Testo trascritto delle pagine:
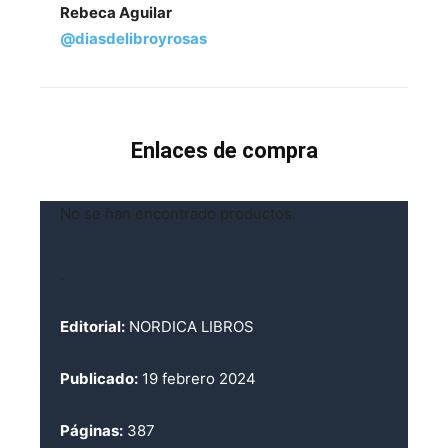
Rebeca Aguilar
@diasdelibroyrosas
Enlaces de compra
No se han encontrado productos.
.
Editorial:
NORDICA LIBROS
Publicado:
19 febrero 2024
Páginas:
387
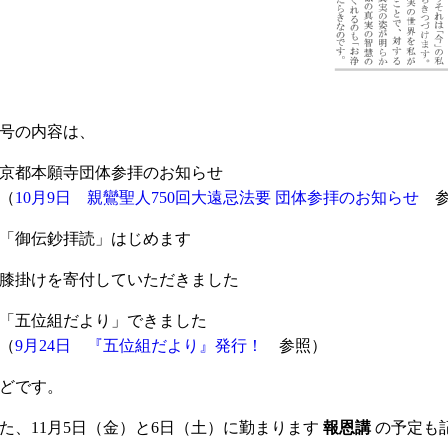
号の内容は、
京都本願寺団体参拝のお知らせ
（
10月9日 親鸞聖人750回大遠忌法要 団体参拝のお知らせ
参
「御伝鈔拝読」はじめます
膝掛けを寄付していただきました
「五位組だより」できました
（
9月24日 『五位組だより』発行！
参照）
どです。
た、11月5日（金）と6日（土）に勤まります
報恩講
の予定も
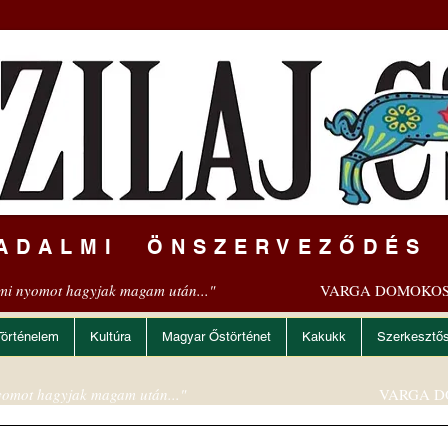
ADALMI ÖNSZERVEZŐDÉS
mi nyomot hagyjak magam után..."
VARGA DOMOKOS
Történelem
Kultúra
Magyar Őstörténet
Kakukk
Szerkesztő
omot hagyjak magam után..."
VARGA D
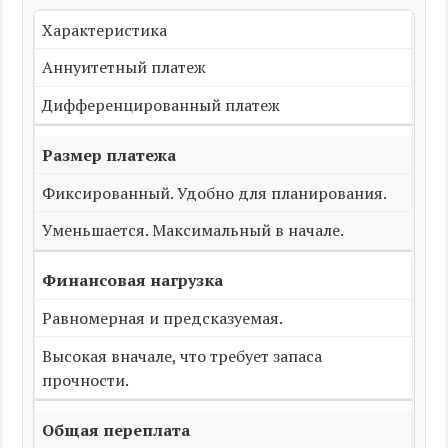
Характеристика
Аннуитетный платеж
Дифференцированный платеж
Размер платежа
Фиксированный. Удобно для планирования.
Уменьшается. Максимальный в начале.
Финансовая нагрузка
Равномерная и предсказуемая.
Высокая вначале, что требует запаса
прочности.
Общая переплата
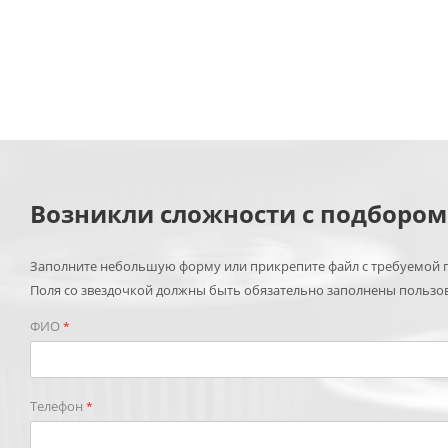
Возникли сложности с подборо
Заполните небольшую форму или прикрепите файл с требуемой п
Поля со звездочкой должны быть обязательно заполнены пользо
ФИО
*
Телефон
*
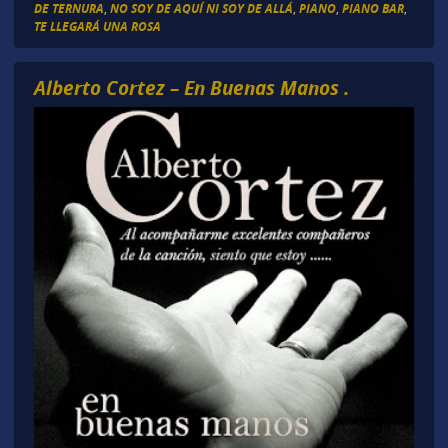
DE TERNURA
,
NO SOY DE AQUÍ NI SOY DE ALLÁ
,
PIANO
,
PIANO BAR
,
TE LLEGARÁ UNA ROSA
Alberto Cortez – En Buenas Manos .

...

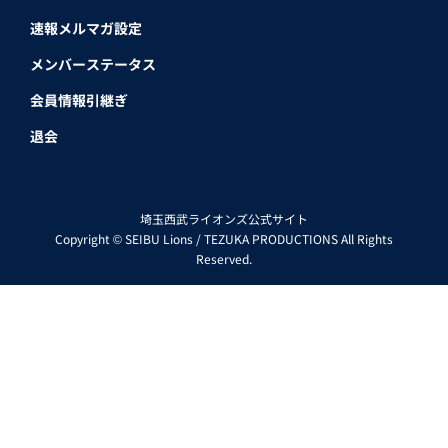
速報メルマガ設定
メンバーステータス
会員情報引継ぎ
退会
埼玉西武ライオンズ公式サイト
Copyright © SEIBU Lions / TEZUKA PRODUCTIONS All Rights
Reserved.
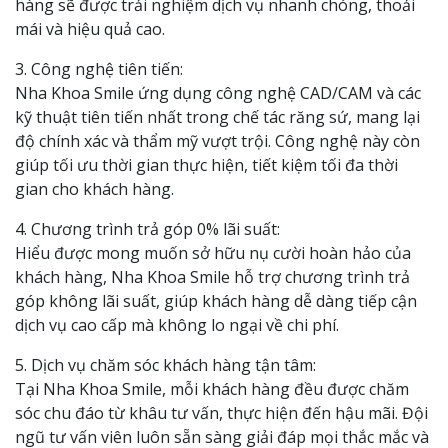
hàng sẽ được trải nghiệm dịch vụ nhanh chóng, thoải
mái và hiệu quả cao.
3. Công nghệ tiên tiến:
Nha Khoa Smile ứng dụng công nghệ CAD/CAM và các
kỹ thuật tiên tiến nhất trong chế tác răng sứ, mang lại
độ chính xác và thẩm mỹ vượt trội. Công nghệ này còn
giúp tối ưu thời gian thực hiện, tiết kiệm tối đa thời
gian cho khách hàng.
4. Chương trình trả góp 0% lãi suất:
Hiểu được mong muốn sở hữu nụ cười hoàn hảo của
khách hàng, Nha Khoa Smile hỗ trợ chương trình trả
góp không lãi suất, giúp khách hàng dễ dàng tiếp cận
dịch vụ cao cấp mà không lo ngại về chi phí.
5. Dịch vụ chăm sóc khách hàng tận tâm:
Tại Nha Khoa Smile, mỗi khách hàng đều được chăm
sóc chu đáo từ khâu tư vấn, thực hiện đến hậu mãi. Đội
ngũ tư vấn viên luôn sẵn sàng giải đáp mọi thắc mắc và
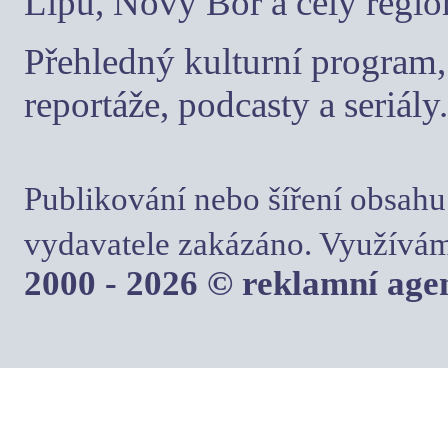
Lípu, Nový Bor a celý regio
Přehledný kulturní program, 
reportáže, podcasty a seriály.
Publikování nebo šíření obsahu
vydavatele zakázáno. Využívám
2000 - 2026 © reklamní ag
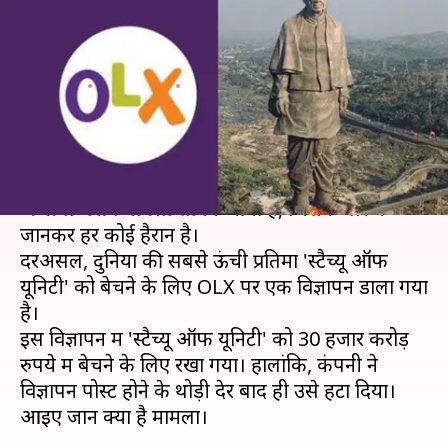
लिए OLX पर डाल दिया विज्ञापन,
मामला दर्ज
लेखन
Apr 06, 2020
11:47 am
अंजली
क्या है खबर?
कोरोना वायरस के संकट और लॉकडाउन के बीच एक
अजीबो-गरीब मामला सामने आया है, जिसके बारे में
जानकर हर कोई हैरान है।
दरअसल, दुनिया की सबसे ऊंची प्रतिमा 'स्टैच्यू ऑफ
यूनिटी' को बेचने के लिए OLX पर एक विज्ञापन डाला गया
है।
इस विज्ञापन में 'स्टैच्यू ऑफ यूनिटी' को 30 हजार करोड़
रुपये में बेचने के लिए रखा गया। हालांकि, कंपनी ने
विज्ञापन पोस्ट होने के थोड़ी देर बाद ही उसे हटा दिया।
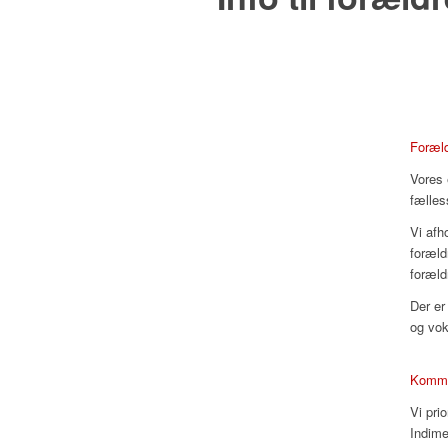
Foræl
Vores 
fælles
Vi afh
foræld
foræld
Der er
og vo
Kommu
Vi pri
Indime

ATTIVITÀ:
Riporta senza modifiche le righe dell'elenco sopra, a partire da quella che contiene "hàng sẽ được" fino a quella che contiene "khách hàng, Nha", entrambe incluse.

SOLUZIONE PROPOSTA:
hàng sẽ được trải nghiệm dịch vụ nhanh chóng, thoải
mái và hiệu quả cao.
3. Công nghệ tiên tiến:
Nha Khoa Smile ứng dụng công nghệ CAD/CAM và các
kỹ thuật tiên tiến nhất trong chế tác răng sứ, mang lại
độ chính xác và thẩm mỹ vượt trội. Công nghệ này còn
giúp tối ưu thời gian thực hiện, tiết kiệm tối đa thời
gian cho khách hàng.
4. Chương trình trả góp 0% lãi suất:
Hiểu được mong muốn sở hữu nụ cười hoàn hảo của
khách hàng, Nha Khoa Smile hỗ trợ chương trình trả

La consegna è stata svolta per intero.